Copy out every line of the rows below word for word, but leave the pictures out of your copy.

DATA EXCERPTS ::
──────

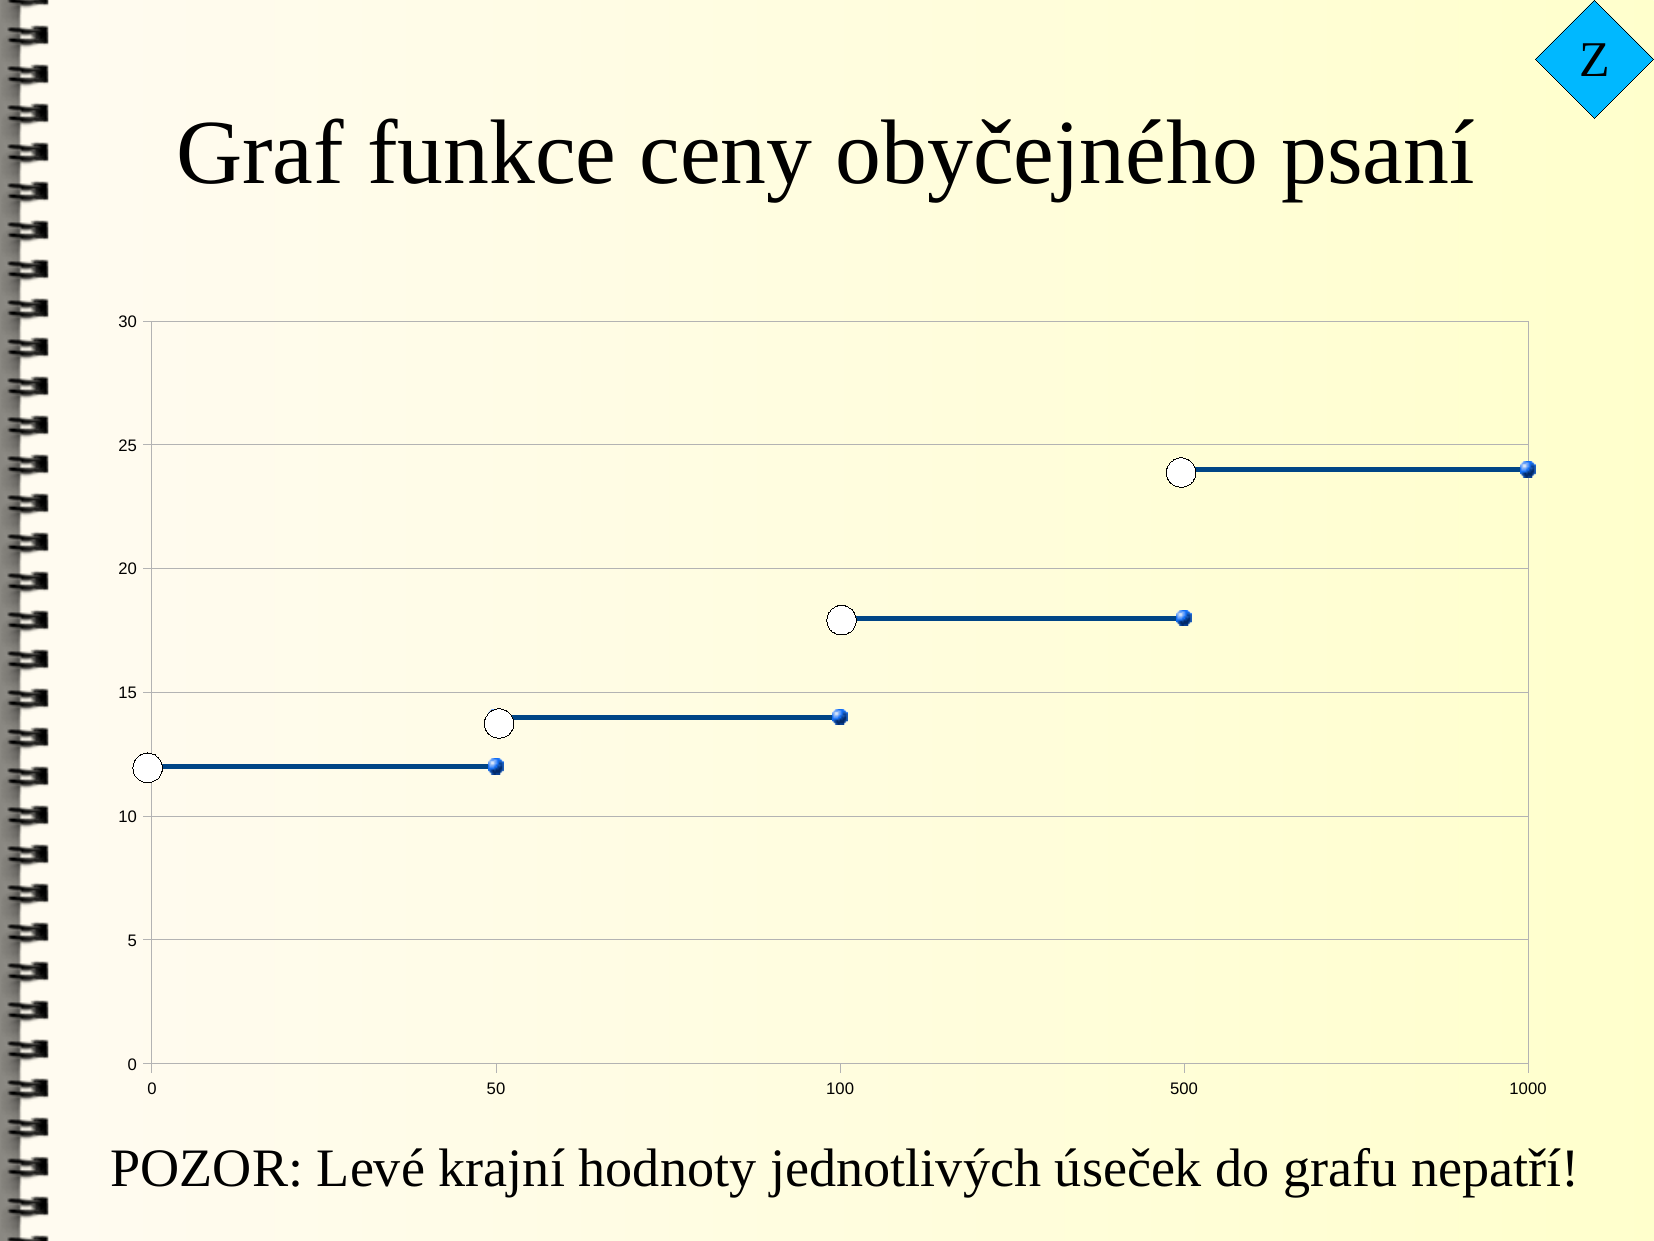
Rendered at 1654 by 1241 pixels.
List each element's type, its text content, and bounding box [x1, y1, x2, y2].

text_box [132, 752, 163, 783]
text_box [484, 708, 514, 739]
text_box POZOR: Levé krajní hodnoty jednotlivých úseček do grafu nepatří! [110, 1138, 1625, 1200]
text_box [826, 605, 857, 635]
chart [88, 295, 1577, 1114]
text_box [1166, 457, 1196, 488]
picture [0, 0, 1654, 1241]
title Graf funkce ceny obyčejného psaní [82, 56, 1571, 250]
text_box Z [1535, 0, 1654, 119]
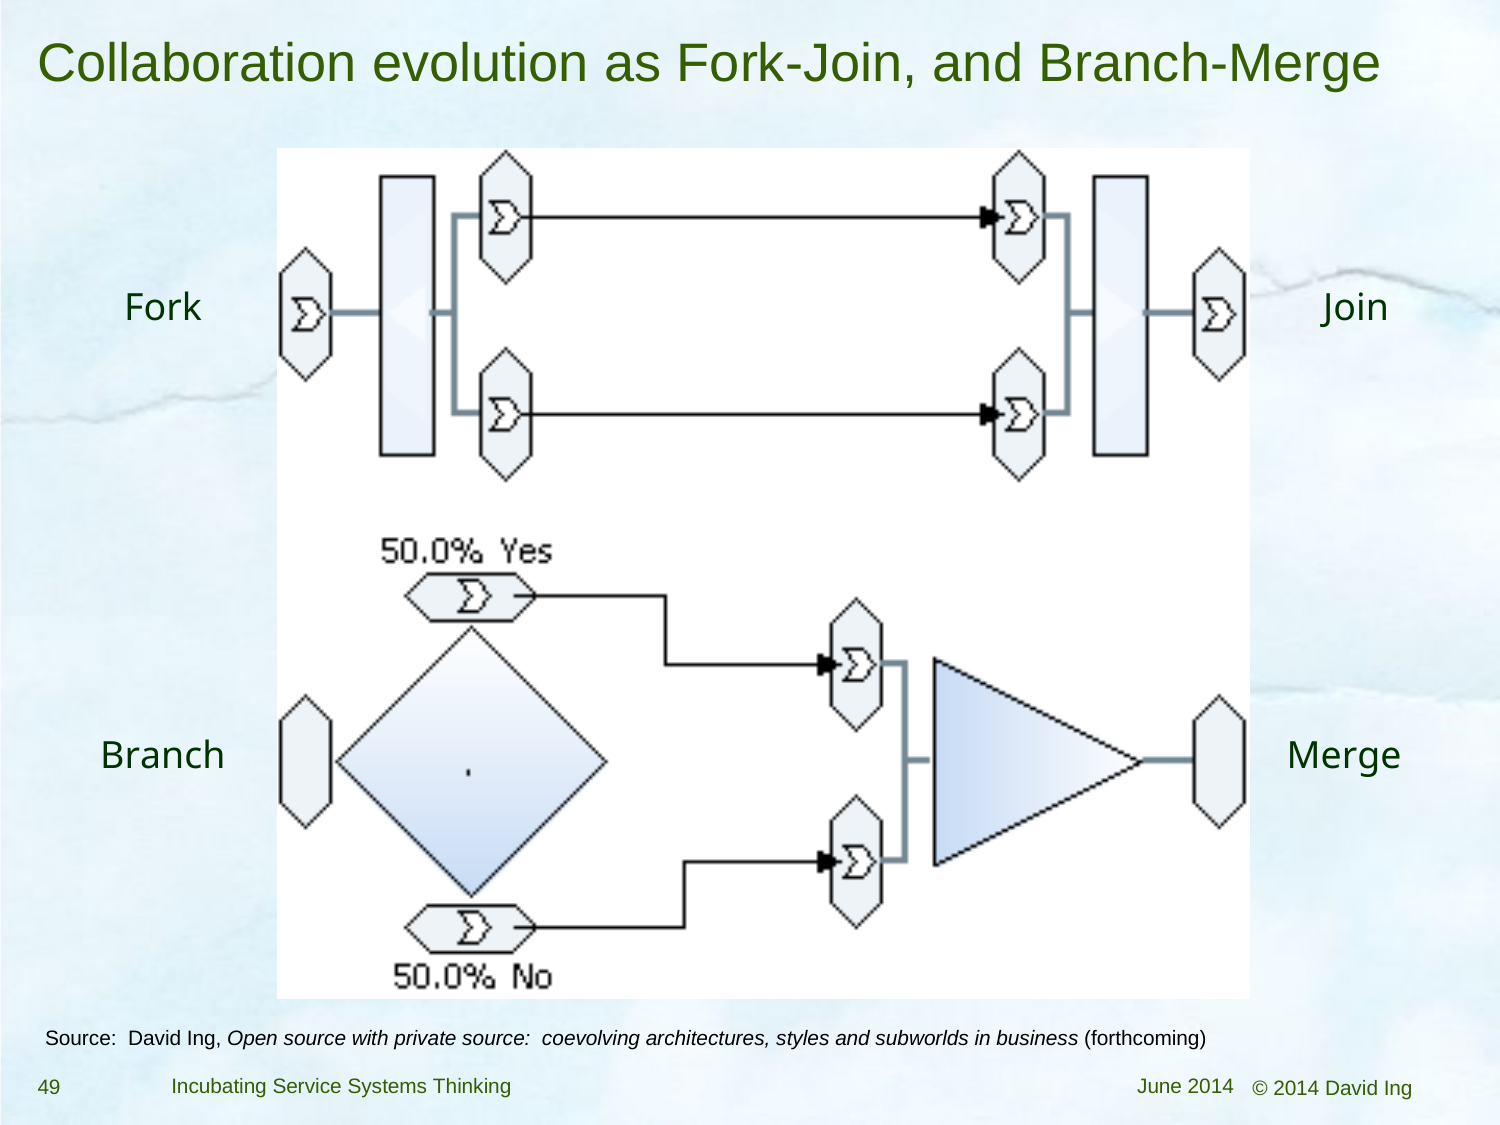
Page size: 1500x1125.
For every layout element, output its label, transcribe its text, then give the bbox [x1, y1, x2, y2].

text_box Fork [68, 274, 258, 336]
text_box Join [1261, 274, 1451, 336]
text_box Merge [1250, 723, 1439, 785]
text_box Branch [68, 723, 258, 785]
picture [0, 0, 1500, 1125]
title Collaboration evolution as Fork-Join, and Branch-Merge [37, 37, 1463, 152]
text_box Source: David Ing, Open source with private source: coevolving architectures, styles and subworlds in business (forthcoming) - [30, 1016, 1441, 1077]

──────

RESULT OF THE TASK ::
Rendered at 1654 by 1241 pixels.
List each element's type, its text content, and bounding box [x1, y1, x2, y2].

text_box [132, 752, 163, 783]
text_box [484, 708, 514, 739]
text_box POZOR: Levé krajní hodnoty jednotlivých úseček do grafu nepatří! [110, 1138, 1625, 1200]
text_box [826, 605, 857, 635]
chart [88, 295, 1577, 1114]
text_box [1166, 457, 1196, 488]
picture [0, 0, 1654, 1241]
title Graf funkce ceny obyčejného psaní [82, 56, 1571, 250]
text_box Z [1535, 0, 1654, 119]
Page size: 1500x1125.
For every layout element, output its label, transcribe its text, then give the bbox [x1, y1, x2, y2].

text_box Fork [68, 274, 258, 336]
text_box Join [1261, 274, 1451, 336]
text_box Merge [1250, 723, 1439, 785]
text_box Branch [68, 723, 258, 785]
picture [0, 0, 1500, 1125]
title Collaboration evolution as Fork-Join, and Branch-Merge [37, 37, 1463, 152]
text_box Source: David Ing, Open source with private source: coevolving architectures, styles and subworlds in business (forthcoming) - [30, 1016, 1441, 1077]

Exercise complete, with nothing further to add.